● Aim of the task
Could you return the entries, starting at their beginning and ending with the line that contains "<pre><code>$ cat runc/run.go", both ends included, copied unchanged and with the pictures left out?

● Supplied data
====================

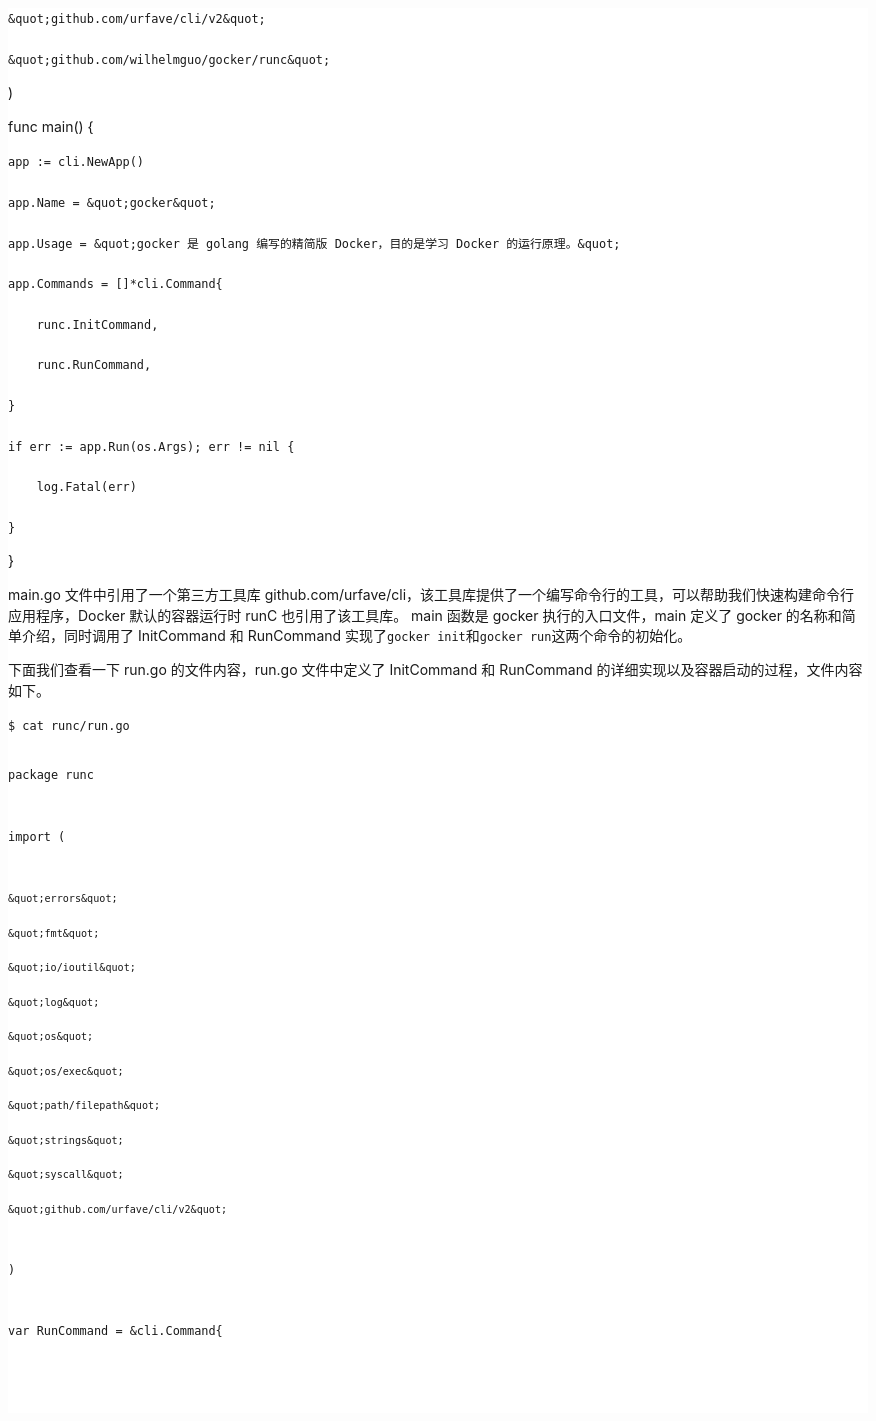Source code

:     &quot;github.com/urfave/cli/v2&quot;

    &quot;github.com/wilhelmguo/gocker/runc&quot;

)

func main() {

    app := cli.NewApp()

    app.Name = &quot;gocker&quot;

    app.Usage = &quot;gocker 是 golang 编写的精简版 Docker，目的是学习 Docker 的运行原理。&quot;

    app.Commands = []*cli.Command{

        runc.InitCommand,

        runc.RunCommand,

    }

    if err := app.Run(os.Args); err != nil {

        log.Fatal(err)

    }

}
</code></pre>
<p>main.go 文件中引用了一个第三方工具库 github.com/urfave/cli，该工具库提供了一个编写命令行的工具，可以帮助我们快速构建命令行应用程序，Docker 默认的容器运行时 runC 也引用了该工具库。
main 函数是 gocker 执行的入口文件，main 定义了 gocker 的名称和简单介绍，同时调用了 InitCommand 和 RunCommand 实现了<code>gocker init</code>和<code>gocker run</code>这两个命令的初始化。</p>
<p>下面我们查看一下 run.go 的文件内容，run.go 文件中定义了 InitCommand 和 RunCommand 的详细实现以及容器启动的过程，文件内容如下。</p>
<pre><code>$ cat runc/run.go

package runc

import (

    &quot;errors&quot;

    &quot;fmt&quot;

    &quot;io/ioutil&quot;

    &quot;log&quot;

    &quot;os&quot;

    &quot;os/exec&quot;

    &quot;path/filepath&quot;

    &quot;strings&quot;

    &quot;syscall&quot;

    &quot;github.com/urfave/cli/v2&quot;

)

var RunCommand = &amp;cli.Command{
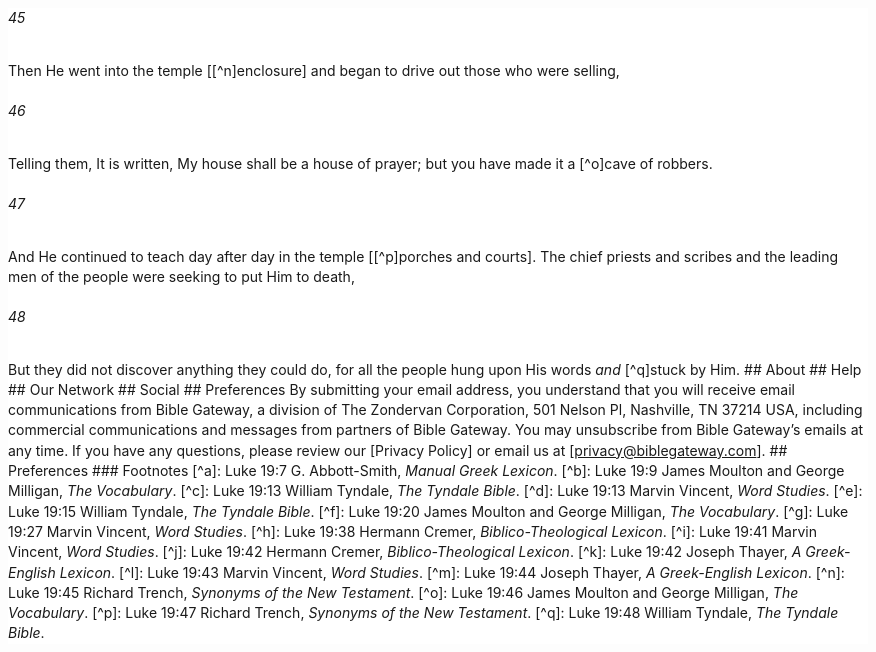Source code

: 


###### 45 






Then He went into the temple [[^n]enclosure] and began to drive out those who were selling, 













###### 46 






Telling them, It is written, My house shall be a house of prayer; but you have made it a [^o]cave of robbers. 













###### 47 






And He continued to teach day after day in the temple [[^p]porches and courts]. The chief priests and scribes and the leading men of the people were seeking to put Him to death, 













###### 48 






But they did not discover anything they could do, for all the people hung upon His words _and_ [^q]stuck by Him. ## About ## Help ## Our Network ## Social ## Preferences By submitting your email address, you understand that you will receive email communications from Bible Gateway, a division of The Zondervan Corporation, 501 Nelson Pl, Nashville, TN 37214 USA, including commercial communications and messages from partners of Bible Gateway. You may unsubscribe from Bible Gateway&rsquo;s emails at any time. If you have any questions, please review our [Privacy Policy] or email us at [privacy@biblegateway.com]. ## Preferences ### Footnotes [^a]: Luke 19:7 G. Abbott-Smith, _Manual Greek Lexicon_. [^b]: Luke 19:9 James Moulton and George Milligan, _The Vocabulary_. [^c]: Luke 19:13 William Tyndale, _The Tyndale Bible_. [^d]: Luke 19:13 Marvin Vincent, _Word Studies_. [^e]: Luke 19:15 William Tyndale, _The Tyndale Bible_. [^f]: Luke 19:20 James Moulton and George Milligan, _The Vocabulary_. [^g]: Luke 19:27 Marvin Vincent, _Word Studies_. [^h]: Luke 19:38 Hermann Cremer, _Biblico-Theological Lexicon_. [^i]: Luke 19:41 Marvin Vincent, _Word Studies_. [^j]: Luke 19:42 Hermann Cremer, _Biblico-Theological Lexicon_. [^k]: Luke 19:42 Joseph Thayer, _A Greek-English Lexicon_. [^l]: Luke 19:43 Marvin Vincent, _Word Studies_. [^m]: Luke 19:44 Joseph Thayer, _A Greek-English Lexicon_. [^n]: Luke 19:45 Richard Trench, _Synonyms of the New Testament_. [^o]: Luke 19:46 James Moulton and George Milligan, _The Vocabulary_. [^p]: Luke 19:47 Richard Trench, _Synonyms of the New Testament_. [^q]: Luke 19:48 William Tyndale, _The Tyndale Bible_.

====================

● Result of the exercise
Source code

:     &quot;github.com/urfave/cli/v2&quot;

    &quot;github.com/wilhelmguo/gocker/runc&quot;

)

func main() {

    app := cli.NewApp()

    app.Name = &quot;gocker&quot;

    app.Usage = &quot;gocker 是 golang 编写的精简版 Docker，目的是学习 Docker 的运行原理。&quot;

    app.Commands = []*cli.Command{

        runc.InitCommand,

        runc.RunCommand,

    }

    if err := app.Run(os.Args); err != nil {

        log.Fatal(err)

    }

}
</code></pre>
<p>main.go 文件中引用了一个第三方工具库 github.com/urfave/cli，该工具库提供了一个编写命令行的工具，可以帮助我们快速构建命令行应用程序，Docker 默认的容器运行时 runC 也引用了该工具库。
main 函数是 gocker 执行的入口文件，main 定义了 gocker 的名称和简单介绍，同时调用了 InitCommand 和 RunCommand 实现了<code>gocker init</code>和<code>gocker run</code>这两个命令的初始化。</p>
<p>下面我们查看一下 run.go 的文件内容，run.go 文件中定义了 InitCommand 和 RunCommand 的详细实现以及容器启动的过程，文件内容如下。</p>
<pre><code>$ cat runc/run.go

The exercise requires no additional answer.